**WHAT YOU WILL DO**. Rewrite the lines from the start of the rows through the line containing "Дорогие ученики и родители!" as a Markdown table with the columns Num and Text, leaving out blank lines.

◇ ◇ ◇ ◇ ◇

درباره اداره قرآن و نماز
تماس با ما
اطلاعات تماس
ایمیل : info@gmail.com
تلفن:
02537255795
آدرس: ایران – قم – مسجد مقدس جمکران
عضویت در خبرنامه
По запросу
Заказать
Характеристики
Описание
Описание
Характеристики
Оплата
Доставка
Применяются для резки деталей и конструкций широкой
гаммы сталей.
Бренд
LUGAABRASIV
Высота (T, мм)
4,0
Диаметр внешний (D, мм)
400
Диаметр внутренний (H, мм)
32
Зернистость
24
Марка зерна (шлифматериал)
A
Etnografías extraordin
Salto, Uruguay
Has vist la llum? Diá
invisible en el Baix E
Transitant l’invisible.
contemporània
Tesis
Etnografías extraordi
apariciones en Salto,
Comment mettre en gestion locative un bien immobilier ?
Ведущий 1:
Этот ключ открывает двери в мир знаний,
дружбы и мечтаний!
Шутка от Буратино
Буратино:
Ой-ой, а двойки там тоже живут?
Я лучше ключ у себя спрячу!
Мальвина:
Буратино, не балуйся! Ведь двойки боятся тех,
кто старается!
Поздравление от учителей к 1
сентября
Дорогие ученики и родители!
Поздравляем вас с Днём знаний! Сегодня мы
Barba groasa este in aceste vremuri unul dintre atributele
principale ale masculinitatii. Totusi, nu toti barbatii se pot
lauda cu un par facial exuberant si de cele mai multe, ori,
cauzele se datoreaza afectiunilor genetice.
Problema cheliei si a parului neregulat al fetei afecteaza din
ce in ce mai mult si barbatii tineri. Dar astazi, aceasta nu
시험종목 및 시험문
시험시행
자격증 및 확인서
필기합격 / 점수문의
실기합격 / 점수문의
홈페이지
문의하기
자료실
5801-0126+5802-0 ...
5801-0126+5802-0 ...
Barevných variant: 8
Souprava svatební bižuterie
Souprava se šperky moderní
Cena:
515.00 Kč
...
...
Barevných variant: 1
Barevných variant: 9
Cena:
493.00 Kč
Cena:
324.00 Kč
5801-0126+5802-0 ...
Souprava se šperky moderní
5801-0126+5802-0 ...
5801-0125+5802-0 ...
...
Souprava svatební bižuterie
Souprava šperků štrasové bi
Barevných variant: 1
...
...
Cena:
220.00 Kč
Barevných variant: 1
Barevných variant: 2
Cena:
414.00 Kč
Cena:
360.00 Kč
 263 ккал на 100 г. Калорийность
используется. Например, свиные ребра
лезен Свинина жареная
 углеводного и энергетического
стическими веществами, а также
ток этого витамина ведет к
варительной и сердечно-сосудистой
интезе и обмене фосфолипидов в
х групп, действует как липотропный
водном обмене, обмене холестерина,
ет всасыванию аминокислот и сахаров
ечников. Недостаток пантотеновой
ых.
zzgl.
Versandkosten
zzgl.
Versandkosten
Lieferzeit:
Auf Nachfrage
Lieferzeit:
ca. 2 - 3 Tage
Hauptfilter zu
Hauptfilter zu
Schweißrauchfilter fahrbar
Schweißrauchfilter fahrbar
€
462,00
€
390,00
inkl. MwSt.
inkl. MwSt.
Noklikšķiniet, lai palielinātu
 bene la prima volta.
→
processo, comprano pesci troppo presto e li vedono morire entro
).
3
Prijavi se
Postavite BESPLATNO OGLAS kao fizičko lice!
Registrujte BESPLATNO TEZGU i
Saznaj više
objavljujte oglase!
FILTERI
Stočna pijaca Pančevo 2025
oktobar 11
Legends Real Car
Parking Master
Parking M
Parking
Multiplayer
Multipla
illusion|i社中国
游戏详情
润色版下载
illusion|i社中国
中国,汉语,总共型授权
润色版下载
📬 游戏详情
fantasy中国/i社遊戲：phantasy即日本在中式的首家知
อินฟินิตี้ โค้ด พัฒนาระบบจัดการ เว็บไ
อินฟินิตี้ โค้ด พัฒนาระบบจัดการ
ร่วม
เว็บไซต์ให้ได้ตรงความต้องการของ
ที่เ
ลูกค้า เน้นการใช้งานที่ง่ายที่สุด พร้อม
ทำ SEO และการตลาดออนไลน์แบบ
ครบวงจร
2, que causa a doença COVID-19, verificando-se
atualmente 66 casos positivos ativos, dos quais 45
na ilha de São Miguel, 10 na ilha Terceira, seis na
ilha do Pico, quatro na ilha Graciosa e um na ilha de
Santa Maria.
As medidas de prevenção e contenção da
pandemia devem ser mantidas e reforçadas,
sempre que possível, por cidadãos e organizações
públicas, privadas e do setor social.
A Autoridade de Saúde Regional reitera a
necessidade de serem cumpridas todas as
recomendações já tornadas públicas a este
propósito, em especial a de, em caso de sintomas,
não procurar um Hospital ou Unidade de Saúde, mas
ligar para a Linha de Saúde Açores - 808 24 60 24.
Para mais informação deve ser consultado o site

◇ ◇ ◇ ◇ ◇

**EXERCISE OUTPUT**.
| Num | Text |
|---|---|
| 1 | درباره اداره قرآن و نماز |
| 2 | تماس با ما |
| 3 | اطلاعات تماس |
| 4 | ایمیل : info@gmail.com |
| 5 | تلفن: |
| 6 | 02537255795 |
| 7 | آدرس: ایران – قم – مسجد مقدس جمکران |
| 8 | عضویت در خبرنامه |
| 9 | По запросу |
| 10 | Заказать |
| 11 | Характеристики |
| 12 | Описание |
| 13 | Описание |
| 14 | Характеристики |
| 15 | Оплата |
| 16 | Доставка |
| 17 | Применяются для резки деталей и конструкций широкой |
| 18 | гаммы сталей. |
| 19 | Бренд |
| 20 | LUGAABRASIV |
| 21 | Высота (T, мм) |
| 22 | 4,0 |
| 23 | Диаметр внешний (D, мм) |
| 24 | 400 |
| 25 | Диаметр внутренний (H, мм) |
| 26 | 32 |
| 27 | Зернистость |
| 28 | 24 |
| 29 | Марка зерна (шлифматериал) |
| 30 | A |
| 31 | Etnografías extraordin |
| 32 | Salto, Uruguay |
| 33 | Has vist la llum? Diá |
| 34 | invisible en el Baix E |
| 35 | Transitant l’invisible. |
| 36 | contemporània |
| 37 | Tesis |
| 38 | Etnografías extraordi |
| 39 | apariciones en Salto, |
| 40 | Comment mettre en gestion locative un bien immobilier ? |
| 41 | Ведущий 1: |
| 42 | Этот ключ открывает двери в мир знаний, |
| 43 | дружбы и мечтаний! |
| 44 | Шутка от Буратино |
| 45 | Буратино: |
| 46 | Ой-ой, а двойки там тоже живут? |
| 47 | Я лучше ключ у себя спрячу! |
| 48 | Мальвина: |
| 49 | Буратино, не балуйся! Ведь двойки боятся тех, |
| 50 | кто старается! |
| 51 | Поздравление от учителей к 1 |
| 52 | сентября |
| 53 | Дорогие ученики и родители! |